Saved data entries
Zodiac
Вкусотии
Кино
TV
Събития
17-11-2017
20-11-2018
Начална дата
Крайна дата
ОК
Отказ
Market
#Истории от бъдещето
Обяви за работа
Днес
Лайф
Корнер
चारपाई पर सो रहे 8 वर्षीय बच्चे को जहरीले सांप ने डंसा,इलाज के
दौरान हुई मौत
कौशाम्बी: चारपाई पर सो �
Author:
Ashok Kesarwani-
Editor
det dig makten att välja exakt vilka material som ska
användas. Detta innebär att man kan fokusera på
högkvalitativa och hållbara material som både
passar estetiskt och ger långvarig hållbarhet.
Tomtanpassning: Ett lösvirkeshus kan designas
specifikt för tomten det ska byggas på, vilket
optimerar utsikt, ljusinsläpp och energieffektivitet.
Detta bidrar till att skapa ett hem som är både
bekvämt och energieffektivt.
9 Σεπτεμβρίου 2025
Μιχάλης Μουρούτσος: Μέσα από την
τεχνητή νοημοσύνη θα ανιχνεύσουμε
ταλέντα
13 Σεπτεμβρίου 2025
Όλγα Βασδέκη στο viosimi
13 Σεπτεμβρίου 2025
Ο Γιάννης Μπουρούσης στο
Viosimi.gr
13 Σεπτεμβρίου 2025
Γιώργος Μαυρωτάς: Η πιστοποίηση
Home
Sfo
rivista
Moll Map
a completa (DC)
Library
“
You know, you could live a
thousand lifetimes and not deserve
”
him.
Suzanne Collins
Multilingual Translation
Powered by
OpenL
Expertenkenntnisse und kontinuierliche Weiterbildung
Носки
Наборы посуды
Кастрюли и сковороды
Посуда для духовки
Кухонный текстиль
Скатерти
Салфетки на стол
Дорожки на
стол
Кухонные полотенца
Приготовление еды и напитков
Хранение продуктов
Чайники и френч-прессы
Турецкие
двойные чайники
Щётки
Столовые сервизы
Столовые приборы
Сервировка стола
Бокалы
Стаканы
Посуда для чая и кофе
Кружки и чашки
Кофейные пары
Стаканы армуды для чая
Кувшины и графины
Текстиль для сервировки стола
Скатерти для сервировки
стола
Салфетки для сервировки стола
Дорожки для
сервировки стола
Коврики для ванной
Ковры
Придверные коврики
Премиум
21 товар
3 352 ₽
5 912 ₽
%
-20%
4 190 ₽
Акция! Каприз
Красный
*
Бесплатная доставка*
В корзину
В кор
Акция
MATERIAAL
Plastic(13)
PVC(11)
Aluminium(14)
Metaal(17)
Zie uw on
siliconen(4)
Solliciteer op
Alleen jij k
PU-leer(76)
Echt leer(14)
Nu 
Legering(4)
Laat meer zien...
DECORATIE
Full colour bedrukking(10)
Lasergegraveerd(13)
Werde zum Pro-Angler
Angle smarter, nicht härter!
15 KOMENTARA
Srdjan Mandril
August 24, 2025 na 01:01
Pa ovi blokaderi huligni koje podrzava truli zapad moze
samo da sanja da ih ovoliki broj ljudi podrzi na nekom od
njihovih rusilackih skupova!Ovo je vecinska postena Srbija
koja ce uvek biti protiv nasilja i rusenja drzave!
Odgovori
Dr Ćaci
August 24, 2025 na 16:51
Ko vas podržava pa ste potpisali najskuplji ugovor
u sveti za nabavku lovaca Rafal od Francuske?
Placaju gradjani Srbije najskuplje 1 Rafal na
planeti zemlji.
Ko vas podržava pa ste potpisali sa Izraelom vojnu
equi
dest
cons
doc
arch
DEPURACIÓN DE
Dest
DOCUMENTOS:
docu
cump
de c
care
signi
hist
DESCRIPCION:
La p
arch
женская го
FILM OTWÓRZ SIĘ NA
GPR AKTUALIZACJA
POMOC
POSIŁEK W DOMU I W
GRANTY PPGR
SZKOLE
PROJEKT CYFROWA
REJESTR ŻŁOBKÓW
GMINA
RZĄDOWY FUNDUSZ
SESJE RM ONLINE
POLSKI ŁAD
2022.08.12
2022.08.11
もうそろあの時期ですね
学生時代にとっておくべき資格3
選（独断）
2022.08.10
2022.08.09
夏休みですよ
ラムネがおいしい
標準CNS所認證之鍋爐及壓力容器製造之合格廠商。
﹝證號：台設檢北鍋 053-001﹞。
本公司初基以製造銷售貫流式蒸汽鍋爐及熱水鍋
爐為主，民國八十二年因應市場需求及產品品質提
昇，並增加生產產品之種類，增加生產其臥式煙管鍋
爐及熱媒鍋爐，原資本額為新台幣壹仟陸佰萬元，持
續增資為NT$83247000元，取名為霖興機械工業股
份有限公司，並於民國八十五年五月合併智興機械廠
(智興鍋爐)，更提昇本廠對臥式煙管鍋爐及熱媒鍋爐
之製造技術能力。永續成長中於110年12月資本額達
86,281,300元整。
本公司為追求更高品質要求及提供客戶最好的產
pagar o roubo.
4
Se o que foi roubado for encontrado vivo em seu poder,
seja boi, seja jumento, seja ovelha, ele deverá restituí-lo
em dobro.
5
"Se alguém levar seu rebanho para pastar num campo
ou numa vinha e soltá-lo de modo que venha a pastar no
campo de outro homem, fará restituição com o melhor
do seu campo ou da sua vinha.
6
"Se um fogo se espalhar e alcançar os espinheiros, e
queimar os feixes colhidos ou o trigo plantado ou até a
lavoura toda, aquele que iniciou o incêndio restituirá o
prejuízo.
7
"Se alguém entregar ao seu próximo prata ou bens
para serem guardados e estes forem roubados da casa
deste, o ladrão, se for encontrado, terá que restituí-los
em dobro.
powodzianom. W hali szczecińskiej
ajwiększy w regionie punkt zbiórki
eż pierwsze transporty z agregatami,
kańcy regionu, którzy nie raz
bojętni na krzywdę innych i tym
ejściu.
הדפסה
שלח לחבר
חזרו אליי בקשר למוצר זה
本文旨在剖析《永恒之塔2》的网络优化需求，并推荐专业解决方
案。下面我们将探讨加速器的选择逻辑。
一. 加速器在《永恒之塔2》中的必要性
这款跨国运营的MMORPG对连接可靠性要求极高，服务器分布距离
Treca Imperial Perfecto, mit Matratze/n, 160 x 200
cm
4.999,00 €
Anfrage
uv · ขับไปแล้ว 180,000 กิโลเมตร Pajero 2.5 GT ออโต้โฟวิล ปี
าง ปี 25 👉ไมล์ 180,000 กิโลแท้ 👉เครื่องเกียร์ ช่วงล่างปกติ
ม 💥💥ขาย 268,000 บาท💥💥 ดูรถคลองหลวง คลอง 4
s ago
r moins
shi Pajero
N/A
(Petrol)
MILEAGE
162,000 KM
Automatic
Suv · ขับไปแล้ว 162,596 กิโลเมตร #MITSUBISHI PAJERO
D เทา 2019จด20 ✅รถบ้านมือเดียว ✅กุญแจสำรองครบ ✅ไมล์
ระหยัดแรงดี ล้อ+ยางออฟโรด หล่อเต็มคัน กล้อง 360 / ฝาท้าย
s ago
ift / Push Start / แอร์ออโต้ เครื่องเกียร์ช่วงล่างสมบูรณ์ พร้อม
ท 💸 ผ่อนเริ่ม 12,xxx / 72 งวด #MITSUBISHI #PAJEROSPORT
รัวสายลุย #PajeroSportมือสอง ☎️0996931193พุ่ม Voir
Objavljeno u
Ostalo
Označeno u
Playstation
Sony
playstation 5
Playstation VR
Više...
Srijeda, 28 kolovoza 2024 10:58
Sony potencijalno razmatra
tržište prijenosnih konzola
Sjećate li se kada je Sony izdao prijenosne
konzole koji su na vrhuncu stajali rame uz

● EXERCISE: Write down every record shown above precisely.

● EXERCISE RESPONSE:
Zodiac
Вкусотии
Кино
TV
Събития
17-11-2017
20-11-2018
Начална дата
Крайна дата
ОК
Отказ
Market
#Истории от бъдещето
Обяви за работа
Днес
Лайф
Корнер
चारपाई पर सो रहे 8 वर्षीय बच्चे को जहरीले सांप ने डंसा,इलाज के
दौरान हुई मौत
कौशाम्बी: चारपाई पर सो �
Author:
Ashok Kesarwani-
Editor
det dig makten att välja exakt vilka material som ska
användas. Detta innebär att man kan fokusera på
högkvalitativa och hållbara material som både
passar estetiskt och ger långvarig hållbarhet.
Tomtanpassning: Ett lösvirkeshus kan designas
specifikt för tomten det ska byggas på, vilket
optimerar utsikt, ljusinsläpp och energieffektivitet.
Detta bidrar till att skapa ett hem som är både
bekvämt och energieffektivt.
9 Σεπτεμβρίου 2025
Μιχάλης Μουρούτσος: Μέσα από την
τεχνητή νοημοσύνη θα ανιχνεύσουμε
ταλέντα
13 Σεπτεμβρίου 2025
Όλγα Βασδέκη στο viosimi
13 Σεπτεμβρίου 2025
Ο Γιάννης Μπουρούσης στο
Viosimi.gr
13 Σεπτεμβρίου 2025
Γιώργος Μαυρωτάς: Η πιστοποίηση
Home
Sfo
rivista
Moll Map
a completa (DC)
Library
“
You know, you could live a
thousand lifetimes and not deserve
”
him.
Suzanne Collins
Multilingual Translation
Powered by
OpenL
Expertenkenntnisse und kontinuierliche Weiterbildung
Носки
Наборы посуды
Кастрюли и сковороды
Посуда для духовки
Кухонный текстиль
Скатерти
Салфетки на стол
Дорожки на
стол
Кухонные полотенца
Приготовление еды и напитков
Хранение продуктов
Чайники и френч-прессы
Турецкие
двойные чайники
Щётки
Столовые сервизы
Столовые приборы
Сервировка стола
Бокалы
Стаканы
Посуда для чая и кофе
Кружки и чашки
Кофейные пары
Стаканы армуды для чая
Кувшины и графины
Текстиль для сервировки стола
Скатерти для сервировки
стола
Салфетки для сервировки стола
Дорожки для
сервировки стола
Коврики для ванной
Ковры
Придверные коврики
Премиум
21 товар
3 352 ₽
5 912 ₽
%
-20%
4 190 ₽
Акция! Каприз
Красный
*
Бесплатная доставка*
В корзину
В кор
Акция
MATERIAAL
Plastic(13)
PVC(11)
Aluminium(14)
Metaal(17)
Zie uw on
siliconen(4)
Solliciteer op
Alleen jij k
PU-leer(76)
Echt leer(14)
Nu 
Legering(4)
Laat meer zien...
DECORATIE
Full colour bedrukking(10)
Lasergegraveerd(13)
Werde zum Pro-Angler
Angle smarter, nicht härter!
15 KOMENTARA
Srdjan Mandril
August 24, 2025 na 01:01
Pa ovi blokaderi huligni koje podrzava truli zapad moze
samo da sanja da ih ovoliki broj ljudi podrzi na nekom od
njihovih rusilackih skupova!Ovo je vecinska postena Srbija
koja ce uvek biti protiv nasilja i rusenja drzave!
Odgovori
Dr Ćaci
August 24, 2025 na 16:51
Ko vas podržava pa ste potpisali najskuplji ugovor
u sveti za nabavku lovaca Rafal od Francuske?
Placaju gradjani Srbije najskuplje 1 Rafal na
planeti zemlji.
Ko vas podržava pa ste potpisali sa Izraelom vojnu
equi
dest
cons
doc
arch
DEPURACIÓN DE
Dest
DOCUMENTOS:
docu
cump
de c
care
signi
hist
DESCRIPCION:
La p
arch
женская го
FILM OTWÓRZ SIĘ NA
GPR AKTUALIZACJA
POMOC
POSIŁEK W DOMU I W
GRANTY PPGR
SZKOLE
PROJEKT CYFROWA
REJESTR ŻŁOBKÓW
GMINA
RZĄDOWY FUNDUSZ
SESJE RM ONLINE
POLSKI ŁAD
2022.08.12
2022.08.11
もうそろあの時期ですね
学生時代にとっておくべき資格3
選（独断）
2022.08.10
2022.08.09
夏休みですよ
ラムネがおいしい
標準CNS所認證之鍋爐及壓力容器製造之合格廠商。
﹝證號：台設檢北鍋 053-001﹞。
本公司初基以製造銷售貫流式蒸汽鍋爐及熱水鍋
爐為主，民國八十二年因應市場需求及產品品質提
昇，並增加生產產品之種類，增加生產其臥式煙管鍋
爐及熱媒鍋爐，原資本額為新台幣壹仟陸佰萬元，持
續增資為NT$83247000元，取名為霖興機械工業股
份有限公司，並於民國八十五年五月合併智興機械廠
(智興鍋爐)，更提昇本廠對臥式煙管鍋爐及熱媒鍋爐
之製造技術能力。永續成長中於110年12月資本額達
86,281,300元整。
本公司為追求更高品質要求及提供客戶最好的產
pagar o roubo.
4
Se o que foi roubado for encontrado vivo em seu poder,
seja boi, seja jumento, seja ovelha, ele deverá restituí-lo
em dobro.
5
"Se alguém levar seu rebanho para pastar num campo
ou numa vinha e soltá-lo de modo que venha a pastar no
campo de outro homem, fará restituição com o melhor
do seu campo ou da sua vinha.
6
"Se um fogo se espalhar e alcançar os espinheiros, e
queimar os feixes colhidos ou o trigo plantado ou até a
lavoura toda, aquele que iniciou o incêndio restituirá o
prejuízo.
7
"Se alguém entregar ao seu próximo prata ou bens
para serem guardados e estes forem roubados da casa
deste, o ladrão, se for encontrado, terá que restituí-los
em dobro.
powodzianom. W hali szczecińskiej
ajwiększy w regionie punkt zbiórki
eż pierwsze transporty z agregatami,
kańcy regionu, którzy nie raz
bojętni na krzywdę innych i tym
ejściu.
הדפסה
שלח לחבר
חזרו אליי בקשר למוצר זה
本文旨在剖析《永恒之塔2》的网络优化需求，并推荐专业解决方
案。下面我们将探讨加速器的选择逻辑。
一. 加速器在《永恒之塔2》中的必要性
这款跨国运营的MMORPG对连接可靠性要求极高，服务器分布距离
Treca Imperial Perfecto, mit Matratze/n, 160 x 200
cm
4.999,00 €
Anfrage
uv · ขับไปแล้ว 180,000 กิโลเมตร Pajero 2.5 GT ออโต้โฟวิล ปี
าง ปี 25 👉ไมล์ 180,000 กิโลแท้ 👉เครื่องเกียร์ ช่วงล่างปกติ
ม 💥💥ขาย 268,000 บาท💥💥 ดูรถคลองหลวง คลอง 4
s ago
r moins
shi Pajero
N/A
(Petrol)
MILEAGE
162,000 KM
Automatic
Suv · ขับไปแล้ว 162,596 กิโลเมตร #MITSUBISHI PAJERO
D เทา 2019จด20 ✅รถบ้านมือเดียว ✅กุญแจสำรองครบ ✅ไมล์
ระหยัดแรงดี ล้อ+ยางออฟโรด หล่อเต็มคัน กล้อง 360 / ฝาท้าย
s ago
ift / Push Start / แอร์ออโต้ เครื่องเกียร์ช่วงล่างสมบูรณ์ พร้อม
ท 💸 ผ่อนเริ่ม 12,xxx / 72 งวด #MITSUBISHI #PAJEROSPORT
รัวสายลุย #PajeroSportมือสอง ☎️0996931193พุ่ม Voir
Objavljeno u
Ostalo
Označeno u
Playstation
Sony
playstation 5
Playstation VR
Više...
Srijeda, 28 kolovoza 2024 10:58
Sony potencijalno razmatra
tržište prijenosnih konzola
Sjećate li se kada je Sony izdao prijenosne
konzole koji su na vrhuncu stajali rame uz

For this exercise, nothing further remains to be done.